„Am allerwichtigsten ist es dabei, dass man sich mit dem Thema NS-Zeit auseinander setzt – und wie wir ein erneutes Auftreten dieses Szenarios verhindern können, also mit Vergangenheit UND Zukunft. Denn nur eine Gesellschaft, die klar Stellung zu einem solchen Thema bezieht, wird eine Chance haben, Hass, Hetze und Antisemitismus Grenzen aufzuzeigen.“ Jonas Rönna, Klasse 10c3

Im Schuljahr 2019/20 gab es für die damaligen Neuntklässler des Sophie-Scholl-Gymnasiums das Angebot, am Wahlpflichkurs Geschichte mit dem Thema „Itzehoe im Nationalsozialismus“ unter Leitung der Geschichtslehrerin Katja Profé teilzunehmen.
Die zwanzig Schülerinnen und Schüler bekamen während eines vom ehemaligen Geschichtslehrer Ingo Laffrentz geführten Stadtrundganges zum Kursthema einen ersten Eindruck von ihrem neuen Forschungsfeld, mit dem sie sich in den nächsten Monaten beschäftigen sollten.
Zur Motivation trug gleichzeitig die Teilnahme an einem von der Bürgerstiftung Schleswig-Holstein ausgeschriebenen Geschichtswettbewerb „Eure Erinnerung“ bei. Hier lockten Klassen- und Einzelpreise.
Die Schüler*innen beschäftigten sich in ihren Projekten mit dem Schicksal der Juden in Itzehoe, dem städtischen Alltagsleben während des Nationalsozialismus, dem GeSchichtenberg (im Volksmund noch als Galgenberg bzw. Germanengrab bekannt) sowie mit anderen Stätten der Erinnerung und Mahnung in Itzehoe. So entstanden beispielsweise ein selbst gedrehter Film zum Nationalsozialismus in Itzehoe, fiktive Tagebucheinträge aus der Sicht einer Jüdin, Plastiken, die die Geschichte des GeSchichtenbergs veranschaulichen sowie ein Kommentar zur Erinnerungskultur.

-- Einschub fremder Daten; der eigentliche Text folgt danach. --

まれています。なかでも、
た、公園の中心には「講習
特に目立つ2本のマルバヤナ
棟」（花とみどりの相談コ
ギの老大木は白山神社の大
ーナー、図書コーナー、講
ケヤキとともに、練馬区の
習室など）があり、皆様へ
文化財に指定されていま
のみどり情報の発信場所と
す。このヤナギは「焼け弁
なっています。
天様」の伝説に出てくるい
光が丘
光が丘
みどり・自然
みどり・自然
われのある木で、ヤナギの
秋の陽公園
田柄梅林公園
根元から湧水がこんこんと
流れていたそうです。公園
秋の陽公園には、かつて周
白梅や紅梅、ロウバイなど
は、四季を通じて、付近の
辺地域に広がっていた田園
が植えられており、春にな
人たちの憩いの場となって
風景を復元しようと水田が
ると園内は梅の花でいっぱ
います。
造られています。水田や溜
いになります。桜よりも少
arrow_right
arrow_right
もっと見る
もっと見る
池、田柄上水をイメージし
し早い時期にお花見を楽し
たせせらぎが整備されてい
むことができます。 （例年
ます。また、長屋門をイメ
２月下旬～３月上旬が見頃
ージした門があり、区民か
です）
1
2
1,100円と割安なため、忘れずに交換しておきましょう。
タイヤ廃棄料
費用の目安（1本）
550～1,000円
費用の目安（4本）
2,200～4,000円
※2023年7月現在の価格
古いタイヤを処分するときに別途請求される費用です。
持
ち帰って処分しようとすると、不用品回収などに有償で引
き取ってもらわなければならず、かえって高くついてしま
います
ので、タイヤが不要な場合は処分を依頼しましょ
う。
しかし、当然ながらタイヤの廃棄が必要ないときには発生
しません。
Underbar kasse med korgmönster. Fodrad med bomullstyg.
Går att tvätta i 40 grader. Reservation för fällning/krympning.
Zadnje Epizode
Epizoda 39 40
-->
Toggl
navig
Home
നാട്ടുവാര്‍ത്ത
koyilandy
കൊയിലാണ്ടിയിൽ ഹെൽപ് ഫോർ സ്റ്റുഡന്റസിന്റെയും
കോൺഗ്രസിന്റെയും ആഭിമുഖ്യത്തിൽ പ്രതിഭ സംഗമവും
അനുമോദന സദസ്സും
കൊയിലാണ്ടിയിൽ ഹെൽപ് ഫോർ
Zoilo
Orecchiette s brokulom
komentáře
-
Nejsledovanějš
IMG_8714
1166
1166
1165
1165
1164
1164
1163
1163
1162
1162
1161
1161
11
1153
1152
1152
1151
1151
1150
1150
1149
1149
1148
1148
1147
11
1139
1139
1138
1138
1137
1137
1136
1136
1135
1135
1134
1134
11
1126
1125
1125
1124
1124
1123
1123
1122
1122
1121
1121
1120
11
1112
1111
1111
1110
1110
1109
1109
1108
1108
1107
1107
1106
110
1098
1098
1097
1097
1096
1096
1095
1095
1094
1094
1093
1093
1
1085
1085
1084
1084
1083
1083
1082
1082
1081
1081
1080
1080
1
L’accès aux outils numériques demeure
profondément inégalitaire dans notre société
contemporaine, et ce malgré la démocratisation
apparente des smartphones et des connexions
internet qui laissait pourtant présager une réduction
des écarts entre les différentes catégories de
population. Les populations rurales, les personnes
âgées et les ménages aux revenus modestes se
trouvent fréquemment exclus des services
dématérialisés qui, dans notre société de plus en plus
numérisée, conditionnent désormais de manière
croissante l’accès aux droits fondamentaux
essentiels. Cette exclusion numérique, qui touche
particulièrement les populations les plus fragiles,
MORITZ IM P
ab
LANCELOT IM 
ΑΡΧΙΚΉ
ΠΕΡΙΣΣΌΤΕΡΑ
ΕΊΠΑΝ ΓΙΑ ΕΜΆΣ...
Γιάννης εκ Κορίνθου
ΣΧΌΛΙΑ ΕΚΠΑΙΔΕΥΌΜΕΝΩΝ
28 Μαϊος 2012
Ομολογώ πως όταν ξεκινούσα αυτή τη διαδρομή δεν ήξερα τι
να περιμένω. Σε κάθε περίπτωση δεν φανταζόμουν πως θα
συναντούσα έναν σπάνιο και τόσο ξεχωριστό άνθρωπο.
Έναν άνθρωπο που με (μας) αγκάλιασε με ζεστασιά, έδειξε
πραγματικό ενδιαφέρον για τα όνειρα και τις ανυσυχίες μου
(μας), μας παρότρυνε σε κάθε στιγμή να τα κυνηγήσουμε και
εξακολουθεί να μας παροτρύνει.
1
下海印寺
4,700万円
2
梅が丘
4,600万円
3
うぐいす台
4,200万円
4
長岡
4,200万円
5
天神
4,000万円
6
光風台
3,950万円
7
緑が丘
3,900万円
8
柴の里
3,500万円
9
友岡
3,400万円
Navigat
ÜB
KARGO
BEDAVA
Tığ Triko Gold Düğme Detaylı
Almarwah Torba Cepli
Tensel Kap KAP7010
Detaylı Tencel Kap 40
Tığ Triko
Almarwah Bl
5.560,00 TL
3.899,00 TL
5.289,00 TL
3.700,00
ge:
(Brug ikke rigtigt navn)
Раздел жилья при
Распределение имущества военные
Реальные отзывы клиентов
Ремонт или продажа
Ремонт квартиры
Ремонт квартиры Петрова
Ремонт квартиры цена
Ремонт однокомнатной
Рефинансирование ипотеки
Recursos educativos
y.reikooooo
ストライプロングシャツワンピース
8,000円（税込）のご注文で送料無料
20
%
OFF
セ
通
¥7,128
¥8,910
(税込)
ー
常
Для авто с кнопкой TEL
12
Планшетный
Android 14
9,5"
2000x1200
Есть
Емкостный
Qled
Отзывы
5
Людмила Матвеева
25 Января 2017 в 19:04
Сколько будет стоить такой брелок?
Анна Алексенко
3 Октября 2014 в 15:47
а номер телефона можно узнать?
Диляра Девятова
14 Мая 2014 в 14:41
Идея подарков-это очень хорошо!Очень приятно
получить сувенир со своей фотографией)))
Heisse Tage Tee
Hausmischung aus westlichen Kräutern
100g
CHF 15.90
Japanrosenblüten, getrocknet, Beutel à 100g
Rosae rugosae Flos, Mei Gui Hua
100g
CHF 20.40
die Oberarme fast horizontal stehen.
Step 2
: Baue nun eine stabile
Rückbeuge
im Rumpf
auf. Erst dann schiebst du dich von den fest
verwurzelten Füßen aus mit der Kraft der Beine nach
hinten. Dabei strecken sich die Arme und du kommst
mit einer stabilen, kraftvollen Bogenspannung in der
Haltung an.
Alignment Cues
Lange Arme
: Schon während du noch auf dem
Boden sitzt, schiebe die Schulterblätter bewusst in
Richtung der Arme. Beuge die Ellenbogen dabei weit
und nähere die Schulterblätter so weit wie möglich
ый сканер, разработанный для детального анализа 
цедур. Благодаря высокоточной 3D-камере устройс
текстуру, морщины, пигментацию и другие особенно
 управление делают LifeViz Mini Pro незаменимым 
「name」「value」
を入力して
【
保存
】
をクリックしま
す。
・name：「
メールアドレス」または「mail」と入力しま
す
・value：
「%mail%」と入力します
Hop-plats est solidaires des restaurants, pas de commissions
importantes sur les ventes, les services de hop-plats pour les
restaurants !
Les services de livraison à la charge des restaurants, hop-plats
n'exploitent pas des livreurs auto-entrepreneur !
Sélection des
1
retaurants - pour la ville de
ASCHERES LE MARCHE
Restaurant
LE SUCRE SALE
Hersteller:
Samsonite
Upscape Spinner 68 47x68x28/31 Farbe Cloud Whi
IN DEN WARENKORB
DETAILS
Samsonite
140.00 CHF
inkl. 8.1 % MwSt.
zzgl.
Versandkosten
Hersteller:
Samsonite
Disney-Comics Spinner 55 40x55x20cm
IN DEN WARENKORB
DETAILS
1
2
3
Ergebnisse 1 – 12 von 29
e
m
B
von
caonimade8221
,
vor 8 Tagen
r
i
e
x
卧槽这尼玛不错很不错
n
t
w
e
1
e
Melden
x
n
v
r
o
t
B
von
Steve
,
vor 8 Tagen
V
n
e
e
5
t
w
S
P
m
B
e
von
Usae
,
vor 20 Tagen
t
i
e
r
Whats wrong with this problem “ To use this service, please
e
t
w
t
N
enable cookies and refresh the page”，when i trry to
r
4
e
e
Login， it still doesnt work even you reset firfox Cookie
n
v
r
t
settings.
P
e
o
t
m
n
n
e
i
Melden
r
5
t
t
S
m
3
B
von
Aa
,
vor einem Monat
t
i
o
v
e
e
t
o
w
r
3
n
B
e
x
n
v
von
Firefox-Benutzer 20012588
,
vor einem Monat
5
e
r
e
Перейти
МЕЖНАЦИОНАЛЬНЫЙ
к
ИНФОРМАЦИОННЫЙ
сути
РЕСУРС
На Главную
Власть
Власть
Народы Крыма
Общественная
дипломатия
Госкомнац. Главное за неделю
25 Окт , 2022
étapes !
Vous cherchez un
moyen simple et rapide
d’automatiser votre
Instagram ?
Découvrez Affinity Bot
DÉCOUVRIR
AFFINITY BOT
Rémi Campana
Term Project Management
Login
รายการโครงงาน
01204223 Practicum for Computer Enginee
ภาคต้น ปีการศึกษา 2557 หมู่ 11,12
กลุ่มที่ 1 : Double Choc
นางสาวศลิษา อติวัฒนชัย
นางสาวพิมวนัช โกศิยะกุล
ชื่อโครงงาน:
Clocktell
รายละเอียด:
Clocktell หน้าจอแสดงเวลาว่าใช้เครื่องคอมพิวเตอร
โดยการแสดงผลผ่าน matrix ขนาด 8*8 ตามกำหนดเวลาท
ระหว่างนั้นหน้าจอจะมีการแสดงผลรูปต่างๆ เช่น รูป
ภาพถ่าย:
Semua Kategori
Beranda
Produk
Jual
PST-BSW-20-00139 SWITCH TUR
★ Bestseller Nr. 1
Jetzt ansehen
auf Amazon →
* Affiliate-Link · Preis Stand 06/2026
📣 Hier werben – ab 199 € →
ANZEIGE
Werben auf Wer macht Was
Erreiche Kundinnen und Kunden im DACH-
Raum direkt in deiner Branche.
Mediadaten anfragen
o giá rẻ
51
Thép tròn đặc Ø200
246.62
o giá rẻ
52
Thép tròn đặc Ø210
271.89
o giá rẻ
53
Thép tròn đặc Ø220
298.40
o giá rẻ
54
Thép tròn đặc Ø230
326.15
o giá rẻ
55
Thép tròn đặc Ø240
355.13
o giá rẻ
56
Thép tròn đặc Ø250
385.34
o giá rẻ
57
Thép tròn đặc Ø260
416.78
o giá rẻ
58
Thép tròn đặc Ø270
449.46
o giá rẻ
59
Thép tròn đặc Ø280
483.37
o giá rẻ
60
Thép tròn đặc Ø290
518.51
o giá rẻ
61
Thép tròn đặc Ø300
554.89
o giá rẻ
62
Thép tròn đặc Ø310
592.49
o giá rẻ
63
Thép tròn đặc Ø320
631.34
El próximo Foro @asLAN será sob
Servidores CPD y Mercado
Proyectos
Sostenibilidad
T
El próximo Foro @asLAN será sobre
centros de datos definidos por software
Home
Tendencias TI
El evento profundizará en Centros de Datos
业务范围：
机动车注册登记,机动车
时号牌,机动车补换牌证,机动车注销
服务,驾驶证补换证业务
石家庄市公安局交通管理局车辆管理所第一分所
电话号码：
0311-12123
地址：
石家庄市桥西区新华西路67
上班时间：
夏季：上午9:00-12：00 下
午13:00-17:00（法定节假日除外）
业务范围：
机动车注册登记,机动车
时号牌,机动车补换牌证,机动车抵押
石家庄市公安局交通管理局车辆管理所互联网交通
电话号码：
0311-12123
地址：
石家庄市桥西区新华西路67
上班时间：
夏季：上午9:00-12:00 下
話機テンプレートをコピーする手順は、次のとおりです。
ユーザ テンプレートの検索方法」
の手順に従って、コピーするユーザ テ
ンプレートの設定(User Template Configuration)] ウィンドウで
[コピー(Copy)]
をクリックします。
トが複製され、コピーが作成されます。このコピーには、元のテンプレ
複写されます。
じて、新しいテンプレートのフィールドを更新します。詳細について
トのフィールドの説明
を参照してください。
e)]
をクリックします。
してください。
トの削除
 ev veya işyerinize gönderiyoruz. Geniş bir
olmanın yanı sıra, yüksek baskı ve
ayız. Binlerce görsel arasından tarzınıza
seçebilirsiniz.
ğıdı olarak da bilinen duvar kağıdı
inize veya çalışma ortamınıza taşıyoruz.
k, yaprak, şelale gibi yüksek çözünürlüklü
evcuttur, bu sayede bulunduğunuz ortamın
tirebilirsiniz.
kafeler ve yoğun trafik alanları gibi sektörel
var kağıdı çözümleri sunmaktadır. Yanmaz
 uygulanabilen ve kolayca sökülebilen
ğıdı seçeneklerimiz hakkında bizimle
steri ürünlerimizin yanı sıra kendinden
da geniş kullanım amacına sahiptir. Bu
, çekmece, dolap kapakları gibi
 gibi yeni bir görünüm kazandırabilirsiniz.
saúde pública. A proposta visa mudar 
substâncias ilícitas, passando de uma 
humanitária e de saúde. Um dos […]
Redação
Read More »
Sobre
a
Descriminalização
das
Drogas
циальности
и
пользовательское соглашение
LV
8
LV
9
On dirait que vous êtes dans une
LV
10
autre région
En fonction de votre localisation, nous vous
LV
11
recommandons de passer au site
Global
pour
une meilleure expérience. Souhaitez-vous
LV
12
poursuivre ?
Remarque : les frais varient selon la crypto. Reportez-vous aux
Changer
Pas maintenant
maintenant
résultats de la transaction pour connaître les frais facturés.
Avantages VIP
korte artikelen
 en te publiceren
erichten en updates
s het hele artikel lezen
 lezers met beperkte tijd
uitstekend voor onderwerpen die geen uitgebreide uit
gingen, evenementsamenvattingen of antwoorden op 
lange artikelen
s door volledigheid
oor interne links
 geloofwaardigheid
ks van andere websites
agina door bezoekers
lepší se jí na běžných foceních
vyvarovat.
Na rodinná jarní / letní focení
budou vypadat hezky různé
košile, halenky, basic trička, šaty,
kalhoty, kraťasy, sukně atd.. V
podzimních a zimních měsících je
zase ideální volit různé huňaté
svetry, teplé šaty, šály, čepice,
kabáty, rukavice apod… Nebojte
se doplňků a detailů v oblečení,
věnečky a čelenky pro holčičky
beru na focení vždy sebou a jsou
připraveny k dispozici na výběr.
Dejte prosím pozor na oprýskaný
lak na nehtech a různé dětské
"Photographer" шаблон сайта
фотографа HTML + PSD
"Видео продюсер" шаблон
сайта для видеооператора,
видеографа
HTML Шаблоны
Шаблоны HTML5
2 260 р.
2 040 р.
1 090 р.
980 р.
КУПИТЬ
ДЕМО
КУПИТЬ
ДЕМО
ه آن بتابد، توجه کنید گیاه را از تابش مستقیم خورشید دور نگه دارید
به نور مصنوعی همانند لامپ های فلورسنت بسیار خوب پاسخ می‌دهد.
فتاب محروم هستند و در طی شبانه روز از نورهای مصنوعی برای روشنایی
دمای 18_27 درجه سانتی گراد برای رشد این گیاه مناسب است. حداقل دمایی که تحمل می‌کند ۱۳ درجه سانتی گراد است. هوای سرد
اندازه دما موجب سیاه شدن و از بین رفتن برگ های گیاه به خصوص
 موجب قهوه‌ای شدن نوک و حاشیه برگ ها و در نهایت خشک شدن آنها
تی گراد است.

Mit diesem Kommentar gewann der damalige Neuntklässler Jonas Rönna den mit 250 Euro dotierten Einzelpreis der Bürgerstiftung Schleswig-Holstein. Die Jury zeigte sich beeindruckt von seiner Arbeit, in der es um den Umgang der Nachkriegsgenerationen, also auch uns, mit dem Erbe des Nationalsozialismus geht. Hierzu recherchierte Jonas gründlich zu den während des Nationalsozialismus missbrauchten Bronzezeitgräbern am Langen Peter, der damit verbundenen Umdeutung zum „Germanengrab“ sowie der heutigen Nutzung der nun als GeSchichtenberg bekannten historischen Stätte. In seinem Kommentar gelangt er zu der wichtigen Erkenntnis: „Am allerwichtigsten ist es dabei, dass man sich mit dem Thema NS-Zeit auseinander setzt – und wie wir ein erneutes Auftreten dieses Szenarios verhindern können, also mit Vergangenheit und Zukunft. Denn nur eine Gesellschaft, die klar Stellung zu einem solchen Thema bezieht, wird eine Chance haben, Hass, Hetze und Antisemitismus Grenzen aufzuzeigen.“
Eigentlich sollte es am 06. November im sogenannten Nordkolleg in Rendsburg eine Ehrung aller Preisträger*innen geben, zu der u. a. die schleswig-holsteinische Bildungsministerin Karin Prien geladen war. Coronabedingt musste diese leider abgesagt werden. Im kleineren Rahmen – in einer Videokonferenz – sollen die Leistungen alle Preisträger*innen dennoch eine Würdigung erfahren.